● **What is expected**:
Could you return every line of the material that contains the word "Rossini"?

*** Block opens ***

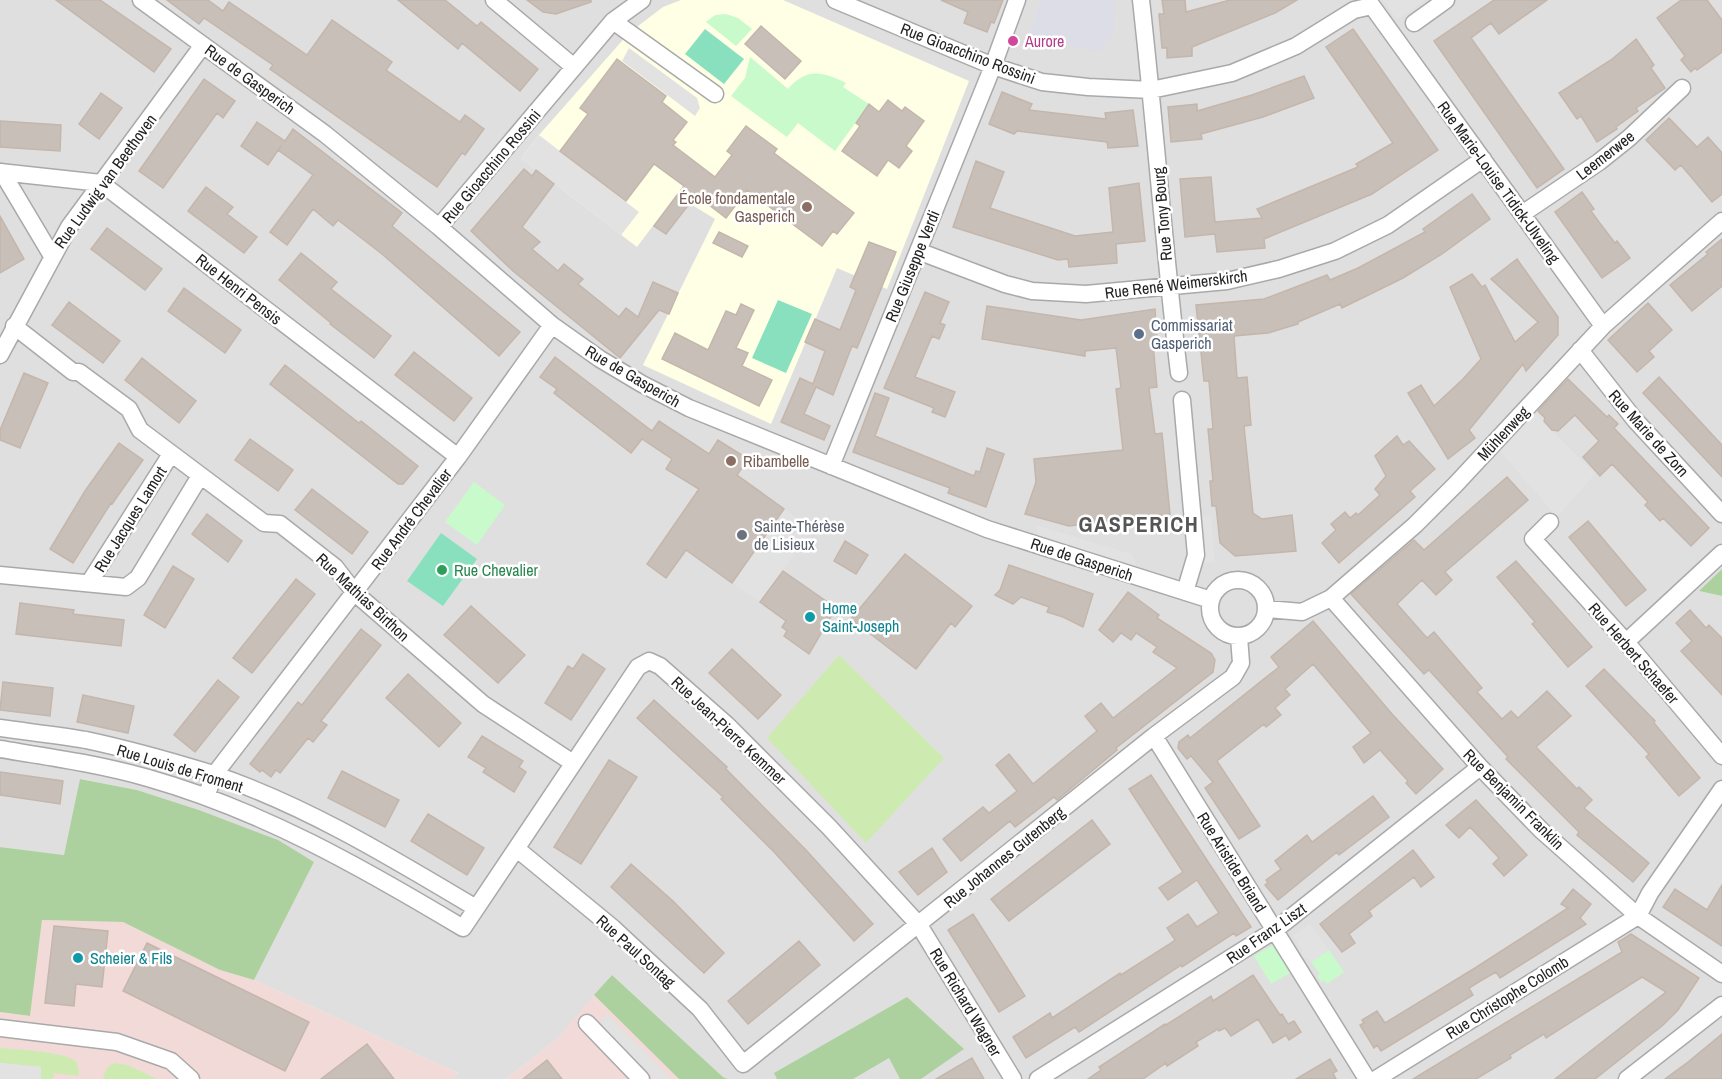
<svg xmlns="http://www.w3.org/2000/svg" width="1722" height="1079" font-family="'Archivo Narrow',sans-serif">
<rect width="100%" height="100%" fill="#f2efe9"/>
<path fill="#e0dfdf" d="M0,0H1722V569L1700,591L1722,596V1079H728L723,1077L612,975L558,1038L506,1079H451L458,1073L254,980L314,862L199,810L137,790L81,779L64,855L0,847Z"/>
<path fill="#f2dad9" d="M42,920L123,922L220,970L254,980L458,1073L451,1079H0V1012L30,1016Z
M594,995L679,1079H506L558,1038Z"/>
<path fill="#ffffe5" d="M681,0H783L969,81L887,289L837,268L771,424L643,365L715,219L676,195L637,247L521,158L539,135L629,33L663,7Z"/>
<path fill="#cdebb0" d="M839,655L944,758L866,843L767,738Z
M0,1048C14,1049 69,1052 76,1062C79,1066 78,1071 79,1076L54,1073L53,1079H41V1067L0,1063Z
M116,1063L130,1066L157,1079H103C105,1070 108,1065 116,1063Z"/>
<path fill="#add19e" d="M1722,569V596L1699,591Z
M80,779L137,790L199,810L278,840L314,862L254,980L220,970L123,922L42,920L30,1016L0,1012V847L64,855Z
M612,975L723,1077L728,1079H679L594,995Z
M907,997L964,1049L921,1079H900L889,1058L853,1079H777L774,1073Z"/>
<path fill="#c8facc" d="M726,14L738,18L752,29L736,46L706,22L715,15Z
M750,57L788,89C807,68 821,71 846,83L843,87L869,104L835,151L798,123L787,137L731,96L745,78Z
M474,482L505,505L477,545L445,522Z
M1274,944L1290,973L1271,984L1254,956Z
M1329,950L1344,972L1327,984L1324,980L1321,982L1317,976L1320,974L1311,962Z"/>
<path fill="#88e0be" d="M705,29L744,59L724,84L685,54Z
M778,300L812,314L786,373L752,358Z
M441,533L477,559L443,606L407,581Z"/>
<path fill="#e2e2e2" d="M1383,0H1425L1397,20Z
M629,48L697,98L700,108L695,116L622,61Z
M539,135L639,212L621,235L521,158Z
M1528,406L1595,474L1557,517L1493,443Z
M784,509L812,529L760,602L732,583Z
M1211,516L1215,562L1204,563L1199,517Z
M1035,525L1132,554L1138,569L1040,538Z
M12,734L50,739L39,748L3,744Z
M92,749L131,758L119,766L84,758Z
M242,793L278,808L265,814L228,799Z
M298,814L369,849L353,854L285,821Z
M407,872L454,901L440,906L394,877Z
M1310,924L1329,950L1311,962L1308,958L1305,959L1301,953L1303,951L1293,936Z
M607,1014L657,1064L670,1079H655L599,1023Z
M0,1063L41,1067V1079H0Z"/>
<path fill="#dddde8" d="M1041,0H1115L1114,32L1099,52L1029,36Z"/>
<path fill="#c7bfb8" stroke="#c4b6ab" stroke-width="1.5" d="M56,0H100L171,49L154,72Z
M167,0H208L223,11L229,2L307,55L332,20L392,62L386,70L460,122L465,115L484,129L465,155L462,153L437,187L270,69L273,65L204,18L199,24Z
M398,0H445L477,26L481,22L538,69L520,91L462,43L458,49Z
M527,0H591V2L556,14L543,12Z
M941,0H1003L994,23L991,22L987,32L964,23L968,12Z
M1162,0H1185L1186,12L1230,0H1297L1275,13L1192,47V56L1167,58V48H1162L1159,14H1164Z
M1494,0H1547L1499,34L1491,23L1471,38L1564,169L1537,188L1434,41Z
M1681,0H1707L1722,20V52L1697,70L1695,68L1691,72L1681,60L1685,56L1657,18Z
M761,26L801,61L785,79L745,44Z
M1353,29L1438,150L1372,194L1264,239L1265,248L1217,252L1215,234L1185,237L1180,179L1211,177L1215,222L1262,218L1257,209L1358,167L1356,164L1393,143L1326,47Z
M1636,39L1654,65L1651,68L1665,88L1636,108L1638,111L1616,127L1617,129L1597,142L1581,116L1577,119L1559,93L1611,60Z
M617,59L666,96L662,102L687,122L673,140L676,142L673,145L715,177L732,155L727,151L746,126L777,149L774,153L854,213L837,234L833,231L822,246L747,190L726,218L696,195L666,234L654,226L684,186L654,164L626,201L560,151L588,114L580,108Z
M1304,76L1314,98L1263,117L1201,134L1202,139L1171,142L1168,107L1197,104V111L1252,95Z
M204,79L235,101L223,118L217,113L163,188L139,171Z
M1002,92L1032,104L1029,110L1046,112L1106,119L1105,113L1133,110L1138,146L1108,148L1107,142L1017,131L1014,134L989,124Z
M101,93L122,108L99,139L79,124Z
M888,100L902,111L905,107L924,121L906,146L912,151L899,168L888,160L877,176L842,151L860,126L856,123L869,104L879,112Z
M1669,118L1697,147L1708,137L1722,153V194L1712,202L1681,165L1675,170L1646,140Z
M0,121L61,125L60,151L0,147Z
M257,122L285,141L293,129L402,213L392,226L520,332L499,356L382,254L338,220L333,226L313,209L287,245L270,232L313,175L278,150L281,146L268,165L241,146Z
M976,161L1004,172L990,208L1075,236L1113,232L1109,188L1139,183L1145,241L1116,244L1117,263L1069,267L1068,259L1058,260L953,227Z
M524,169L532,176L536,170L554,184L522,227L540,242L532,249L558,271L564,264L583,279L578,284L619,317L626,308L638,317L653,282L678,293L669,314L659,310L620,358L513,271L471,231Z
M206,187L233,207L227,214L257,237L244,253L188,211Z
M1582,192L1594,209L1591,211L1599,222L1615,243L1617,241L1630,258L1602,278L1555,212Z
M1472,194L1490,219L1442,254L1403,278L1342,308L1340,304L1298,322V324L1268,333L1234,336L1237,378L1247,377L1251,425L1244,426L1253,513L1262,519L1292,515L1296,551L1235,556L1220,543L1216,506H1212L1210,481H1213L1208,429H1213L1209,381H1204L1196,305L1264,299L1327,275L1330,280L1358,268L1425,232L1423,229Z
M0,216L24,259L0,273Z
M107,228L162,269L145,290L91,249Z
M719,232L748,246L742,257L713,243Z
M1722,239V286L1692,311L1670,285L1708,254L1706,252Z
M869,242L896,252L857,348L852,346L833,395L816,387L804,414L830,426L824,440L781,422L800,378L813,384L825,351L805,342L815,319L840,330L856,290L850,287Z
M301,253L337,282L331,289L391,336L374,358L330,324L331,323L279,280Z
M1517,259L1558,317V335L1526,371L1523,364L1469,430L1475,438L1448,459L1408,393L1421,385L1434,406L1463,379L1481,359L1450,287L1472,274L1482,287L1485,285L1515,342L1538,322L1491,279Z
M184,288L241,330L225,353L168,311Z
M925,292L949,302L940,323L945,325L939,339L932,336L915,377L955,392L945,417L932,412L934,408L884,388Z
M69,302L120,341L103,363L52,325Z
M1648,303L1672,330L1649,351L1654,357L1637,372L1608,340Z
M741,304L754,310L736,348L748,353L742,366L772,380L759,406L662,359L675,333L708,350L726,311L736,315Z
M987,306L1081,320L1155,309L1157,339L1153,344L1157,387L1149,388L1155,434L1162,433L1170,514L1069,526L1025,514L1036,482L1034,459L1123,450L1116,389L1121,388L1116,348L1085,351V356L982,339Z
M414,352L472,398L454,421L395,375Z
M555,357L652,431L659,421L709,454L718,440L748,459L737,475L784,509L732,583L686,550L666,578L647,564L699,489L666,469L672,459L642,439L631,453L554,393L557,389L540,377Z
M142,358L196,401L179,423L125,380Z
M285,365L359,423L361,421L418,466L403,484H398L270,384Z
M24,373L48,383L20,448L0,440V430Z
M1659,377L1722,445V477L1643,393Z
M1568,379L1607,417L1609,415L1618,424L1614,428L1709,528L1691,546L1663,518L1660,521L1645,505L1648,502L1612,464L1600,476L1583,457L1599,441L1575,415L1558,431L1552,430L1544,421L1545,418L1538,411Z
M875,393L889,398L875,436L974,476L976,471L980,472L987,448L1004,454L986,507L948,493L950,488L853,452Z
M1397,436L1403,445L1409,441L1435,469L1410,491L1415,497L1339,563L1322,543L1336,530L1331,524L1345,512L1350,518L1356,513L1358,515L1380,495L1375,489L1386,476L1375,456Z
M250,439L293,470L278,491L235,460Z
M119,443L143,460L112,504L111,503L73,563L50,549L85,491Z
M1507,477L1528,500L1445,572L1452,580L1436,595L1422,580L1397,604L1427,638L1434,632L1482,688L1477,692L1502,719L1511,711L1518,718L1547,691L1571,716L1536,747L1577,789L1579,787L1592,800L1584,808L1649,863L1633,882L1577,835L1579,832L1506,759L1508,757L1429,670L1424,674L1351,594L1414,540L1424,550Z
M312,489L368,532L352,554L295,510Z
M207,514L242,541L228,562L192,534Z
M1588,521L1646,590L1626,606L1569,537Z
M845,541L868,555L856,574L834,561Z
M905,554L972,606L955,627L951,623L916,669L851,619Z
M1516,561L1592,647L1568,667L1532,624L1535,622L1497,577Z
M1009,565L1093,594L1083,627L1063,617L1047,612L1049,607L1021,597L1013,604L995,595L1000,590Z
M173,566L194,579L165,628L144,615Z
M783,571L836,608L809,654L784,636L787,631L782,627L786,621L760,602Z
M296,579L315,594L252,673L233,658Z
M1128,592L1159,615L1157,618L1211,653L1215,660L1213,672L1116,748L1117,750L1057,800L1054,797L1015,827L1010,821L961,861L943,839L983,807L989,813L1017,791L996,765L1009,754L1033,784L1097,731L1085,716L1101,703L1113,718L1177,668L1153,652L1157,647L1136,633L1131,640L1121,633L1113,642L1099,630Z
M20,603L74,610L73,614L124,620L121,646L16,634Z
M471,606L525,655L498,683L444,635Z
M1690,610L1706,628L1709,625L1722,638V695L1681,651L1692,641L1676,623Z
M1313,621L1392,714L1443,769L1416,794L1406,783L1408,781L1380,750L1364,763L1353,747L1371,733L1313,664L1285,689L1290,695L1275,708L1281,715L1266,727L1264,724L1217,761L1260,826L1239,839L1205,788L1213,782L1191,756L1187,759L1178,748L1179,742L1188,735L1190,738L1279,667L1271,657Z
M361,629L381,645L321,721L327,725L313,742L308,738L280,773L276,770L271,777L262,770L260,772L250,764L298,702L302,705Z
M732,649L781,695L758,719L709,673Z
M583,654L605,669L571,720L545,703L568,666L573,669Z
M1604,669L1655,721L1654,723L1700,778L1679,796L1646,757L1649,754L1586,686Z
M408,674L461,723L439,747L386,698Z
M218,680L239,697L195,752L174,735Z
M3,682L53,688L50,716L0,710Z
M83,695L134,706L128,733L77,722Z
M654,700L727,767L726,769L806,850L873,924L854,941L775,853L721,799L723,797L637,718Z
M482,736L523,761L519,767L526,772L514,792L483,772L486,768L468,757Z
M609,760L637,777L581,864L554,847Z
M342,771L399,800L385,827L328,798Z
M0,772L63,781L60,804L0,795Z
M1151,775L1251,927L1236,936L1234,933L1182,967L1181,965L1079,1032L1075,1027L1026,1058L1013,1037L1050,1013L1052,1018L1120,973L1121,975L1168,945L1175,940L1167,928L1188,914L1197,927L1219,913L1197,880L1168,900L1159,888L1183,872L1129,789Z
M1373,796L1389,817L1339,855L1337,852L1278,900L1265,885L1268,882L1266,880L1281,869L1275,861L1307,835L1312,842Z
M1476,800L1527,855L1504,876L1493,864L1499,858L1470,827L1459,838L1446,825Z
M428,814L484,848L467,875L411,841Z
M1092,820L1110,844L1009,921L991,899Z
M932,848L947,872L918,895L899,872Z
M1413,850L1434,877L1421,887L1414,877L1369,911L1372,916L1349,934L1355,943L1342,952L1320,924Z
M631,864L673,901L724,953L704,973L611,887Z
M1722,885V946L1663,907L1675,889L1707,910Z
M1573,889L1591,904L1580,918L1586,924L1500,978L1496,972L1482,980L1469,988L1473,995L1381,1051L1377,1045L1374,1048L1360,1025L1364,1023L1362,1020L1377,1011L1385,1023L1475,968L1568,908L1561,904Z
M973,914L1025,996L999,1012L948,930Z
M54,926L108,931L102,987L76,984L74,1006L45,1003Z
M1631,934L1699,978L1678,1010L1662,1026L1595,1079H1555L1666,992L1642,977L1546,1038L1544,1034L1510,1055L1511,1058L1476,1079H1413L1622,952L1618,942Z
M799,941L820,965L748,1024L728,1001Z
M147,943L309,1022L285,1071L123,991Z
M1253,975L1280,1015L1282,1014L1288,1024L1294,1021L1301,1032L1289,1040L1286,1035L1273,1043L1258,1019L1231,1036L1225,1028L1219,1031L1218,1029L1196,1042L1198,1046L1167,1066L1166,1063L1143,1079H1088L1101,1070L1099,1067L1165,1024L1166,1025L1211,996L1213,1001Z
M1722,1034V1079H1665L1688,1062Z
M367,1044L394,1079H321Z
M972,1058L984,1079H936Z
M1330,1059L1337,1071L1333,1073L1336,1079H1296Z
M547,1060L562,1079H523Z"/>
<g fill="none" stroke-linecap="round" stroke-linejoin="round">
<g stroke="#a9a9a9" stroke-width="19">
<path id="minor" d="M141,0L325,134L439,227L552,325L600,359L642,384L689,408L987,529L1211,600
M494,0L574,67
M835,0L993,66L1042,82L1088,87L1151,90L1232,73L1296,46L1354,10L1372,6L1603,326
M1141,0C1155,124 1164,249 1179,373
M613,21L715,94
M1414,23L1446,0
M0,172L101,183L458,457
M2,172L52,256
M1522,214L1599,162L1629,138L1682,88
M439,227L613,21L642,0
M918,251L1005,284L1032,291L1086,294L1227,281L1279,269L1335,251L1388,225L1483,159
M14,326L73,372H79L129,409L140,430L264,523L280,524L335,567L355,593L483,704L573,763
M1580,350L1635,420L1722,514
M0,355L69,227L203,45
M1182,400L1196,555L1185,592
M831,466L993,66L1017,0
M1550,522L1533,539L1626,642L1722,756
M0,575L126,587L138,578L200,476
M1210 608a28 28 0 1 1 56 0a28 28 0 1 1-56 0Z
M89,583L171,454
M1331,598L1480,767L1541,830L1638,916L1722,974
M1267,609L1302,612L1331,598L1415,525L1456,484L1603,326L1722,221
M1626,642L1722,553
M0,728C28,732 57,735 86,740C128,749 171,761 213,774C307,806 392,858 476,908
M1154,736L1367,1079
M0,749C49,757 99,764 148,778C261,810 363,868 463,928L638,667L649,661L660,666L727,725L829,827L919,925L1013,1079
M206,797L214,775L458,457L552,325
M517,849L613,928L700,1009L743,1064L1154,736L1233,677L1241,663L1239,637
M587,1023L641,1079
M0,1028L117,1042L171,1061L191,1079
M1038,1079L1275,930L1480,767
M1376,1079L1638,916L1650,893L1722,789
M1627,1079L1722,1005"/>
</g>
<use href="#minor" stroke="#fff" stroke-width="16"/>
</g>
<circle fill="#d1479c" stroke="#fff" stroke-width="2" cx="1013" cy="41" r="6"/>
<g fill="#8d6e63" stroke="#fff" stroke-width="2">
<circle cx="807" cy="207" r="6"/>
<circle cx="731" cy="461" r="6"/>
</g>
<circle fill="#5c6f8a" stroke="#fff" stroke-width="2" cx="1139" cy="334" r="6"/>
<circle fill="#6b7280" stroke="#fff" stroke-width="2" cx="742" cy="535" r="6"/>
<circle fill="#2e9e5b" stroke="#fff" stroke-width="2" cx="442" cy="570" r="6"/>
<g fill="#0f9aa8" stroke="#fff" stroke-width="2">
<circle cx="810" cy="617" r="6"/>
<circle cx="78" cy="958" r="6"/>
</g>
<g text-anchor="middle" dominant-baseline="central" stroke-width="5" stroke-linejoin="round" paint-order="stroke">
<g font-size="16" fill="#b23c85" stroke="#fff" text-anchor="start">
<text x="1025" y="41">Aurore</text>
</g>
<g font-size="16" fill="#222" stroke="#fff">
<text transform="translate(968 53) rotate(21)">Rue Gioacchino Rossini</text>
<text transform="translate(250 79) rotate(36)">Rue de Gasperich</text>
<text transform="translate(1605 155) rotate(-38)">Leemerwee</text>
<text transform="translate(491 166) rotate(-50)">Rue Gioacchino Rossini</text>
<text transform="translate(105 181) rotate(-54)">Rue Ludwig van Beethoven</text>
<text transform="translate(1499 182) rotate(54)">Rue Marie-Louise Tidick-Ulveling</text>
<text transform="translate(1162 214) rotate(-95)">Rue Tony Bourg</text>
<text transform="translate(912 266) rotate(-68)">Rue Giuseppe Verdi</text>
<text transform="translate(1176 284) rotate(-7)">Rue René Weimerskirch</text>
<text transform="translate(239 289) rotate(38)">Rue Henri Pensis</text>
<text transform="translate(633 376) rotate(30)">Rue de Gasperich</text>
<text transform="translate(1503 433) rotate(-47)">Mühlenweg</text>
<text transform="translate(1649 433) rotate(48)">Rue Marie de Zorn</text>
<text transform="translate(130 519) rotate(-58)">Rue Jacques Lamort</text>
<text transform="translate(411 519) rotate(-53)">Rue André Chevalier</text>
<text transform="translate(1082 559) rotate(18)">Rue de Gasperich</text>
<text transform="translate(363 597) rotate(43)">Rue Mathias Birthon</text>
<text transform="translate(1634 653) rotate(49)">Rue Herbert Schaefer</text>
<text transform="translate(729 730) rotate(43)">Rue Jean-Pierre Kemmer</text>
<text transform="translate(180 768) rotate(17)">Rue Louis de Froment</text>
<text transform="translate(1514 799) rotate(45)">Rue Benjamin Franklin</text>
<text transform="translate(1004 857) rotate(-39)">Rue Johannes Gutenberg</text>
<text transform="translate(1232 862) rotate(58)">Rue Aristide Briand</text>
<text transform="translate(1266 933) rotate(-35)">Rue Franz Liszt</text>
<text transform="translate(636 951) rotate(42)">Rue Paul Sontag</text>
<text transform="translate(1507 997) rotate(-32)">Rue Christophe Colomb</text>
<text transform="translate(966 1002) rotate(59)">Rue Richard Wagner</text>
</g>
<g font-size="16" fill="#785e54" stroke="#fff" text-anchor="end">
<text x="795" y="198">École fondamentale<tspan x="795" dy="18">Gasperich</tspan></text>
<text x="743" y="461" text-anchor="start">Ribambelle</text>
</g>
<g font-size="16" fill="#4e5e75" stroke="#fff" text-anchor="start">
<text x="1151" y="325">Commissariat<tspan x="1151" dy="18">Gasperich</tspan></text>
</g>
<g font-size="16" fill="#5b616d" stroke="#fff" text-anchor="start">
<text x="754" y="526">Sainte-Thérèse<tspan x="754" dy="18">de Lisieux</tspan></text>
</g>
<g font-size="16" fill="#27864d" stroke="#fff" text-anchor="start">
<text x="454" y="570">Rue Chevalier</text>
</g>
<g font-size="16" fill="#0d838f" stroke="#fff" text-anchor="start">
<text x="822" y="608">Home<tspan x="822" dy="18">Saint-Joseph</tspan></text>
<text x="90" y="958">Scheier &amp; Fils</text>
</g>
<g font-size="22" font-weight="bold" letter-spacing="1.5" fill="#555" stroke="#fff">
<text x="1139" y="524">GASPERICH</text>
</g>
</g>
</svg>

*** Block closes ***

● **Exercise solution**:
<text transform="translate(968 53) rotate(21)">Rue Gioacchino Rossini</text>
<text transform="translate(491 166) rotate(-50)">Rue Gioacchino Rossini</text>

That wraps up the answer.